PORT CHARLOTTE — Dark clouds of smoke from a brush fire just beyond the Charlotte Sports Park provided an ironic backdrop Tuesday as top Rays officials tried to take the focus off the massive number of players they lost from their division championship team and look at the squad they have.
The Rays already do things differently, from how they build a team that can compete with the Yankees and Red Sox despite a payroll less than one-third the size to how they play the game with an emphasis on speed and defense, even to how they think.
So faced with the extreme makeover required by the departure of 11 free agents and two key players in trade, manager Joe Maddon found inspiration in the realization it was just an extension of their philosophy. And from that sudden revelation came forth the theme he will share with the pitchers and catchers before today's first workout and reinforce regularly throughout the spring:
"The Rays way and 'Another Way' are almost synonymous, and that kind of smacked me in the face this offseason," Maddon said. "Going into this year, we're going to have to figure out another way to win. And we're going to do that."
Without the gimmicky math of 9=8 or '09 > '08 or the acronymology of WIN (What's Important Now), Maddon believes he has a way to move the conversation past the losses — "a slight exodus,'' he claimed — of former stars such as Carl Crawford, Carlos Peña, Jason Bartlett, Matt Garza, Rafael Soriano and six other relievers and onto what, in their own ways, the players they have are capable of doing.

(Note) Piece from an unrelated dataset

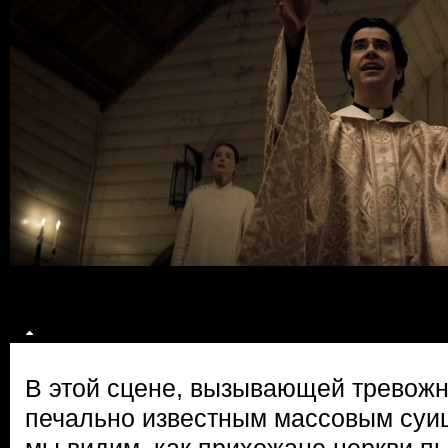
В этой сцене, вызывающей тревожн
печально известным массовым суи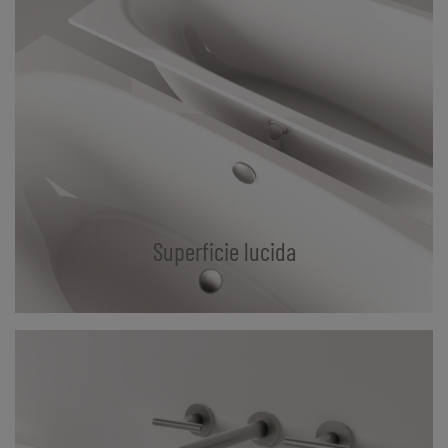
Superficie lucida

"There's all these little kind of like flaws about us in a sense, and in spite of it, we've still been able to overcome these things to the point where we've become rather successful," he said.
"So coming into this season, why not just choose another way to get back to the playoffs. Minus Carl, minus Carlos, minus Jason, minus Matt, the bullpen, these very important cogs we've had the last year and the last couple of years. That speaks to all the little quirkiness about us. But at the end of the day, a lot of this quirkiness really reveals the character and the team concept we play from within."
There are some things they will have to do a different way, such as not having — unless someone emerges or arrives — a designated closer in their still under reconstruction bullpen that they acknowledge is the biggest key to their success. "I'm going into the season pretty much fully well expecting to go committee-wise," Maddon said.
Also, more of an emphasis on offense (given the additions of veteran hitters Johnny Damon and Manny Ramirez), on baserunning and defense (as more teams join them in playing that style) and maximizing matchups with even more platooning and lineup shuffling.
And players who were given somewhat soft landings in past seasons — such as infielders Reid Brignac and Sean Rodriguez, outfielder Matt Joyce, catcher John Jaso — will be presented with additional opportunities and responsibilities.
"I'm looking at them now becoming the household names,'' Maddon said.
Despite the losses, the Rays remain optimistic, figuring that with the core of returning players, led by Evan Longoria, David Price and B.J. Upton; the quality of their starting pitching; and the additions they have made, there will still be a way.
And if anything, executive vice president Andrew Friedman said they are taking it as even more of a challenge to construct and create a team that remains capable of winning the 90-plus games to remain competitive in the AL East.
"That's what we're shooting for," Friedman said, "and to get there we have to do it a different way."
"Another way," Maddon corrected.
"Another way," Friedman said, "is even better."